> Request A
In the article about Sarah James and the two brothers, how many flights of steps did Sarah and Donnita climb to reach the crowded apartment?

> Document text
******************************

God changed the lives of two boys and Sarah James through an improbable relationship

by Linda Piepenbrink

“Everything happens for a reason,” says Keewaun Williams. The 28-year-old and his brother, Trayvon, are about to play basketball—a favorite pastime—with Ms. Sarah, their guardian since they were kids. “You know, everything that happens in our life, I believe it’s God. It’s God, just divine intervention—especially our story.”

Born in 1994 to a 14-year-old from Chicago, Keewaun was living in the Cabrini Green public housing development with his mom and some relatives. Four years later Trayvon was born, and the apartment included their grandmother, her nine children, and six cousins.

Then in the middle of the night on July 31, 2000, Keewaun and Tray’s mom was tragically killed. The next morning Keewaun came home from a friend’s apartment and saw the aftermath of the crime scene. The loss of the boys’ mom was profound.

Yet God would bring hope to their story through a single Christian woman, newly trained in urban ministry from Moody Theological Seminary.

Watch Trayvon and Keewaun's video testimony.

‘Yes, we want him!’


Keewaun was in third grade when his school principal recommended him for critical intervention in By The Hand Club, a Christ-centered after-school program. Sarah James MA ’01 began working with a group of third- through sixth-grade kids for her Big Red Team.

During a visit to the third-grade classroom, Sarah and By The Hand Club founder Donnita Travis heard that Keewaun was an unruly troublemaker who didn’t know his ABCs and needed glasses. “He could use some help with clothes and shoes,” his teacher added, taking a deep breath. “I don’t know if you even want him.”

Sarah and Donnita didn’t hesitate. “Yes, we want him!”

Soon they were climbing 11 flights of steps (skipping the risky elevator) to knock on the door of the crowded apartment. His grandma opened the door to talk to them and gave permission for Keewaun to join By The Hand.

“That was the first white lady I met. I'm not gonna lie,” says Tray now.

Keewaun remembers thinking, Who is this white lady? Why is she so happy all the time?

Sarah welcomed Keewaun to her team of 22 kids. Soon she was buying him a winter coat and scheduling his first eye exam. The optometrist had to use pictures rather than letters to test his vision. Very nearsighted, Keewaun got free glasses through a state program but also picked out some pricy red frames to fit with Ms. Sarah’s Big Red Team.

He liked By The Hand even though it took time to get used to the hugs and smiling faces. He played games, learned the alphabet, and heard stories from the Bible for the first time.

******************************

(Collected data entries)

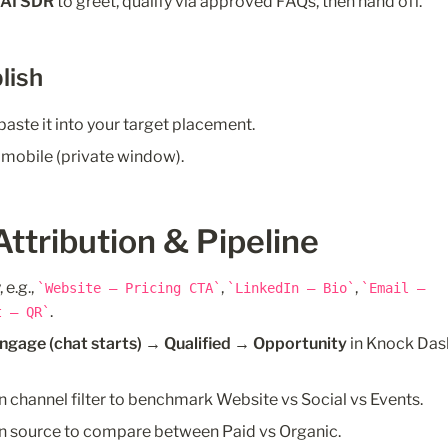
 
AI SDR
 to greet, qualify via approved FAQs, then hand off.
lish
paste it into your target placement.
 mobile (private window).
Attribution & Pipeline
e.g., 
, 
, 
Website – Pricing CTA
LinkedIn – Bio
Email – 
.
t – QR
Engage (chat starts) → Qualified → Opportunity
 in Knock Das
n channel filter to benchmark Website vs Social vs Events.
on source to compare between Paid vs Organic. 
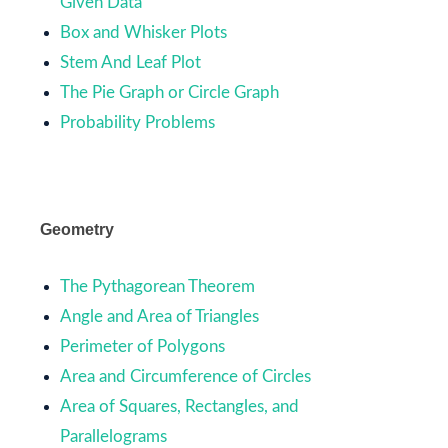
Given Data
Box and Whisker Plots
Stem And Leaf Plot
The Pie Graph or Circle Graph
Probability Problems
Geometry
The Pythagorean Theorem
Angle and Area of Triangles
Perimeter of Polygons
Area and Circumference of Circles
Area of Squares, Rectangles, and
Parallelograms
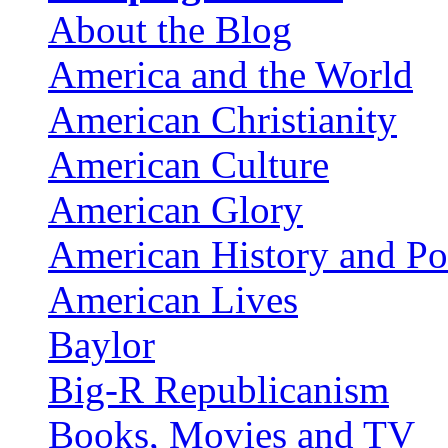
About the Blog
America and the World
American Christianity
American Culture
American Glory
American History and Pol
American Lives
Baylor
Big-R Republicanism
Books, Movies and TV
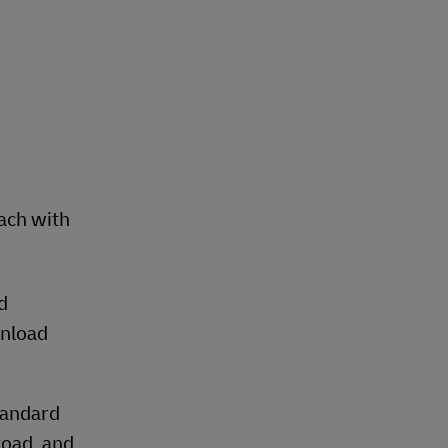
each with
d
unload
tandard
road, and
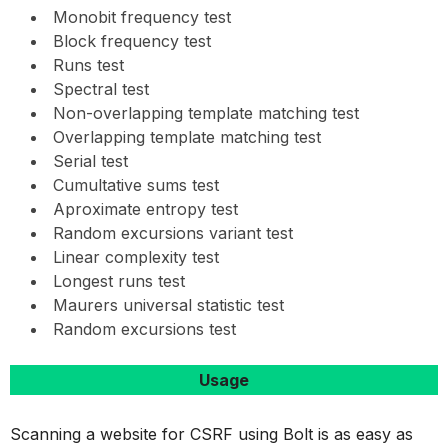
Monobit frequency test
Block frequency test
Runs test
Spectral test
Non-overlapping template matching test
Overlapping template matching test
Serial test
Cumultative sums test
Aproximate entropy test
Random excursions variant test
Linear complexity test
Longest runs test
Maurers universal statistic test
Random excursions test
Usage
Scanning a website for CSRF using Bolt is as easy as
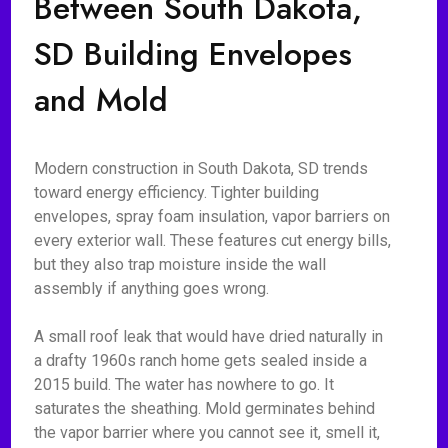
Between South Dakota,
SD Building Envelopes
and Mold
Modern construction in South Dakota, SD trends
toward energy efficiency. Tighter building
envelopes, spray foam insulation, vapor barriers on
every exterior wall. These features cut energy bills,
but they also trap moisture inside the wall
assembly if anything goes wrong.
A small roof leak that would have dried naturally in
a drafty 1960s ranch home gets sealed inside a
2015 build. The water has nowhere to go. It
saturates the sheathing. Mold germinates behind
the vapor barrier where you cannot see it, smell it,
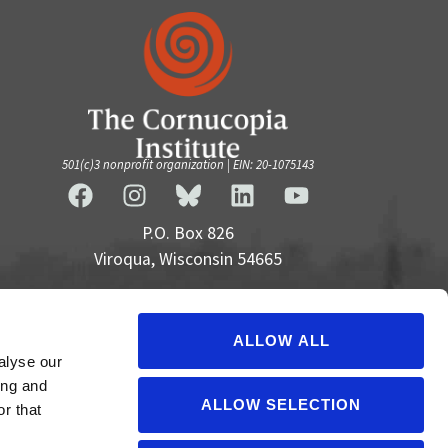
501(c)3 nonprofit organization | EIN: 20-1075143
P.O. Box 826
Viroqua, Wisconsin 54665
cultivate@cornucopia.org
+16089757998
ALLOW ALL
alyse our
ing and
ALLOW SELECTION
r that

******************************

> Request B
Repeat the stretch of the listing from the line containing "About the Blog" through the end of the listing, leaving out the pictures.

> Your solution A
11 flights.

> Your solution B
About the Blog
America and the World
American Christianity
American Culture
American Glory
American History and Pol
American Lives
Baylor
Big-R Republicanism
Books, Movies and TV
each with
d
unload
tandard
road, and
Monobit frequency test
Block frequency test
Runs test
Spectral test
Non-overlapping template matching test
Overlapping template matching test
Serial test
Cumultative sums test
Aproximate entropy test
Random excursions variant test
Linear complexity test
Longest runs test
Maurers universal statistic test
Random excursions test
Usage
Scanning a website for CSRF using Bolt is as easy as
Between South Dakota,
SD Building Envelopes
and Mold
Modern construction in South Dakota, SD trends
toward energy efficiency. Tighter building
envelopes, spray foam insulation, vapor barriers on
every exterior wall. These features cut energy bills,
but they also trap moisture inside the wall
assembly if anything goes wrong.
A small roof leak that would have dried naturally in
a drafty 1960s ranch home gets sealed inside a
2015 build. The water has nowhere to go. It
saturates the sheathing. Mold germinates behind
the vapor barrier where you cannot see it, smell it,
501(c)3 nonprofit organization | EIN: 20-1075143
P.O. Box 826
Viroqua, Wisconsin 54665
cultivate@cornucopia.org
+16089757998
ALLOW ALL
alyse our
ing and
ALLOW SELECTION
r that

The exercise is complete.